PHILADELPHIA — Penn Medicine will light up the night sky over Philadelphia on Wednesday night, October 27, with a spectacular show of 300 drones in celebration of the opening of its new hospital, the Pavilion, this weekend. The dynamic light show will be visible from up to five miles from the launch site over Fairmount Park’s Lemon Hill area during two 15-minute shows, which start at 7 p.m. and 8:15 p.m.
The drone show will feature interactive components — such as a “QR code in the sky” scannable from up to three-quarters of a mile away, including from the Fountain of the Seahorses behind the Philadelphia Museum of Art and the Lloyd Hall Recreation Center at 1 Boathouse Row — to learn about the transformation of medical care underway in the Pavilion, all leading viewers to a chance to win a Philly sports prize package including game tickets and merchandise for the city’s top professional teams. The prize package includes watching a game with former pro football player Brian Westbrook.
Notable Philadelphia celebrities including pro football stars Westbrook and Jalen Hurts, musicians and more will be part of the effort, sharing messages via social media on how to engage with the show and through videos and animations. Follow @PennMedicine on Twitter and Instagram and the hashtags #PennMed10 and #PennMedicine to learn more.
Penn Medicine’s new Pavilion, the largest capital project in Penn’s history and one of the largest hospital projects underway in the United States, opens Saturday, Oct. 30. The 17-story building, an expanded footprint of the Hospital of the University of Pennsylvania’s campus in University City, houses 504 private patient rooms and 47 operating rooms. A transformative project that puts medicine on the map as a force for conservation and sustainability, the facility is the largest certified project in the world to achieve Leadership in Energy and Environmental Design (LEED) Healthcare Gold Certification. The $1.6 billion Pavilion is poised to serve as the launch pad for Penn Medicine’s next generation of pioneering advances in patient care.
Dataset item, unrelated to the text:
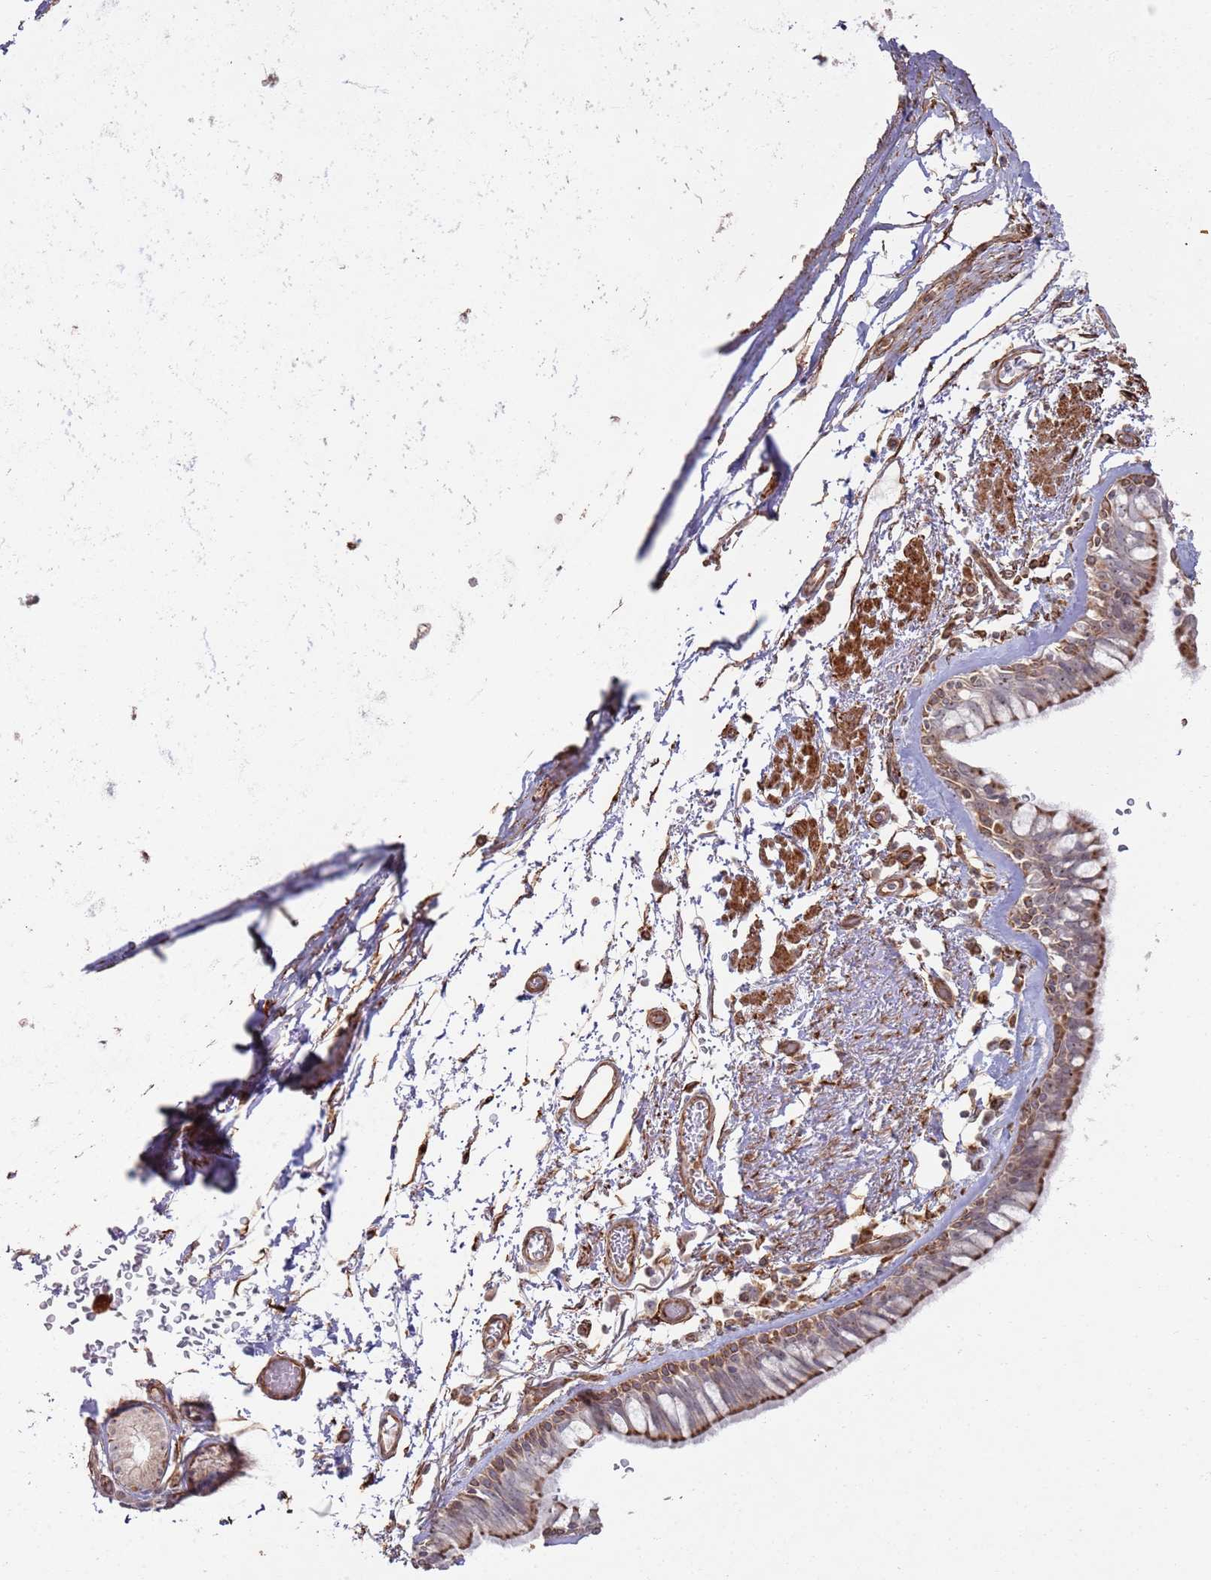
{"staining": {"intensity": "moderate", "quantity": ">75%", "location": "cytoplasmic/membranous"}, "tissue": "bronchus", "cell_type": "Respiratory epithelial cells", "image_type": "normal", "snomed": [{"axis": "morphology", "description": "Normal tissue, NOS"}, {"axis": "topography", "description": "Bronchus"}], "caption": "Immunohistochemical staining of normal bronchus demonstrates medium levels of moderate cytoplasmic/membranous positivity in about >75% of respiratory epithelial cells. (Brightfield microscopy of DAB IHC at high magnification).", "gene": "PHF21A", "patient": {"sex": "male", "age": 65}}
Editor’s Note: Penn Medicine employees (University of Pennsylvania Health System or University of Pennsylvania-employed) and members of their immediate families are ineligible to win the Philadelphia sports prize package. Full Terms & Conditions are available.
Penn Medicine is one of the world’s leading academic medical centers, dedicated to the related missions of medical education, biomedical research, excellence in patient care, and community service. The organization consists of the University of Pennsylvania Health System and Penn’s Raymond and Ruth Perelman School of Medicine, founded in 1765 as the nation’s first medical school.
The Perelman School of Medicine is consistently among the nation's top recipients of funding from the National Institutes of Health, with $550 million awarded in the 2022 fiscal year. Home to a proud history of “firsts” in medicine, Penn Medicine teams have pioneered discoveries and innovations that have shaped modern medicine, including recent breakthroughs such as CAR T cell therapy for cancer and the mRNA technology used in COVID-19 vaccines.
The University of Pennsylvania Health System’s patient care facilities stretch from the Susquehanna River in Pennsylvania to the New Jersey shore. These include the Hospital of the University of Pennsylvania, Penn Presbyterian Medical Center, Chester County Hospital, Lancaster General Health, Penn Medicine Princeton Health, and Pennsylvania Hospital—the nation’s first hospital, founded in 1751. Additional facilities and enterprises include Good Shepherd Penn Partners, Penn Medicine at Home, Lancaster Behavioral Health Hospital, and Princeton House Behavioral Health, among others.
Penn Medicine is an $11.1 billion enterprise powered by more than 49,000 talented faculty and staff.